Listen, listen to your employees. I think what’s critical is that we don’t necessarily jump to solution around, you know, this type of hybrid or that type of hybrid. I think it’s all about, you know, understanding what, you know, what your employees want, and need. And then thinking about how that factors in to your business, and being, you know, thoughtful and empathetic and, and coming up with a solution, maybe through maybe experimentation, rather than just saying it’s this, or it’s that, maybe you’re trying some different things. Because, you know, I think about like hybrid, the definition is as wide as you know, I don’t know, as the equator, I think. And I think you can, you can really through the list through listening and experimentation, come up with something that really is right for your company. Without it, I’ve seen a lot of companies come out with the proclamation, we are going to be this, we are going to be that. And I just think it’s too early. I mean, one of the things we’re seeing about zoom is we don’t have to be the first we actually can be the last to return. If we do return and how we return. We can listen, learn and watch. And this way, you know, we we ourselves are being exactly what we want to be which is caring and continuous learners through this process.

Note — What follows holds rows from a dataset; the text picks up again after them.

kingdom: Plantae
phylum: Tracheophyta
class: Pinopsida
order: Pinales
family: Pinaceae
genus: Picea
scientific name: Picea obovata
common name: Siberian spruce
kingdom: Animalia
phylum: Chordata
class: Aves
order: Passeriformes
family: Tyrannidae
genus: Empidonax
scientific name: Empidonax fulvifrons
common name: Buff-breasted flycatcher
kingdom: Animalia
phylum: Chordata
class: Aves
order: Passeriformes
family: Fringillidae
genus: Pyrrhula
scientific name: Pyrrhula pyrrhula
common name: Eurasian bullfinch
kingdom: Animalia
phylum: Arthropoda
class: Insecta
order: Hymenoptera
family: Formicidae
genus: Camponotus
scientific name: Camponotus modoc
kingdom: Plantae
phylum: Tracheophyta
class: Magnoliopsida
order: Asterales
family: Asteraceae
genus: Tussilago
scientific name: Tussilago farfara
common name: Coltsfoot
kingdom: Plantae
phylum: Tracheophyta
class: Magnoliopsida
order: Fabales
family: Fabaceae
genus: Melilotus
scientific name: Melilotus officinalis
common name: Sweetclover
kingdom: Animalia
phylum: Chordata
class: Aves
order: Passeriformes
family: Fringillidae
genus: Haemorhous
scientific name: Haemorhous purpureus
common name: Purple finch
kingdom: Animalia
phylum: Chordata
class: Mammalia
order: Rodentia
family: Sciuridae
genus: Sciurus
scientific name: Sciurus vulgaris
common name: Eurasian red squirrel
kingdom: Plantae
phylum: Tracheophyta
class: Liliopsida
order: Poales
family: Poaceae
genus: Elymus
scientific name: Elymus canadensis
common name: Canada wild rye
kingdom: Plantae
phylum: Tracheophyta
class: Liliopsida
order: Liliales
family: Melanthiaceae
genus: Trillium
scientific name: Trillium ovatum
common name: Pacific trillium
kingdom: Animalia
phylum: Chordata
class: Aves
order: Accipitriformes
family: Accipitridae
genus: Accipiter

I couldn’t agree more Lynne and I want to thank you and speak on behalf of the audience for all of the work that you have done and support you’ve given our communities, our businesses and people. So Lynn, thank you so much for being here. You’ve provided some incredible insights not to HR leaders, but also all professionals across the board. And thank you to everyone who has joined us as well. If you have any time. Questions or comments for Lynn there will be a discussion forum underneath this presentation. Please be safe everyone be healthy and enjoy the rest of the Connect HR summit.